Japanese scientists grew mouse ES cells and stimulated them to develop into retinal cells, using a protein gel to support three-dimensional growth. Clusters of cells began to spontaneously form structures resembling an early stage of eye development, known as the optic vesicle. Mimicking the processes that normally occur during eye development in the embryo, the structures then folded inward and took the shape of the optic cup, a structure found at a later stage in eye development.
The cells in the inner layer of the optic cup developed into primordial retinal cells - which would normally go on to become the light-sensitive cells in the mature eye - and the outer layer cells developed into retinal support cells, reported Dr Yoshiki Sasai and colleagues at the RIKEN Center for Developmental Biology in Kobe. They hope that this technique will eventually yield cells for transplantation to treat blindness.
'In terms of regenerative medicine, we have to go beyond mouse cells. We have to make human retinal tissue from human embryonic stem cells and investigation is under way', Dr Sasai said. 'We hope that such transplantation may recover vision, at least to some partial extent, in patients who lost their eyesight'.
'I never thought I'd see the day where you have recapitulation of development in a dish', said Professor Robin Ali from the University College London Institute of Ophthalmology, who was not involved in the study. 'This is the first time anyone has been able to make a complex structure from embryonic stem cells'.

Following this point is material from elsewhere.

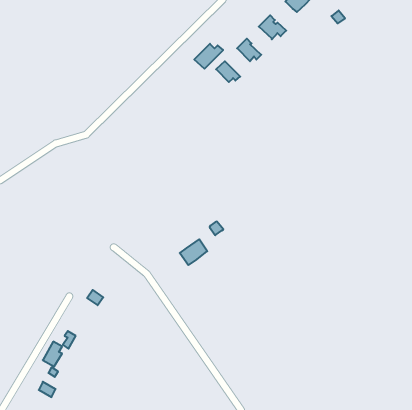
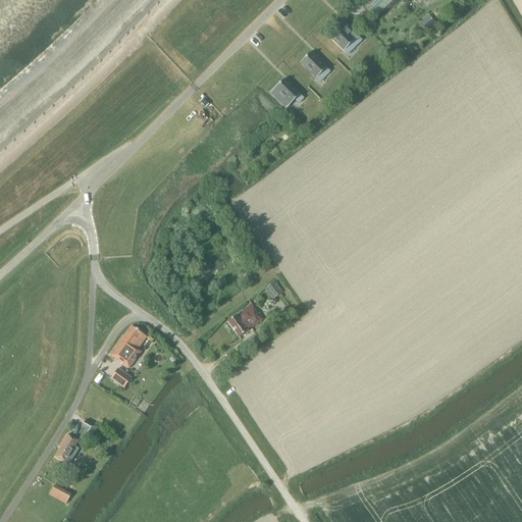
building: [194,44,223,69] -> none
building: none -> [109,324,147,366]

In 2006 Professor Ali and colleagues successfully transplanted retinal cells from newborn mice into adult mice, where they integrated into the adult eye and developed into functioning, light-sensitive cells. 'One big challenge with our approach is where do you get your cells from? This work shows it might be possible to grow sheets of cells to use in transplants', Professor Ali said.
The Japanese study, published in the journal Nature, showed that embryonic stem cells intrinsically possess the ability to self-organise and form intricate structures, given the right cues. 'This is just the tip of the iceberg. Hopefully it's the beginning of an important new phase of stem-cell research', said Dr Robert Lanza, chief scientific officer at the biotechnology company Advanced Cell Technology, which is currently beginning clinical trials of a stem cell treatment for blindness.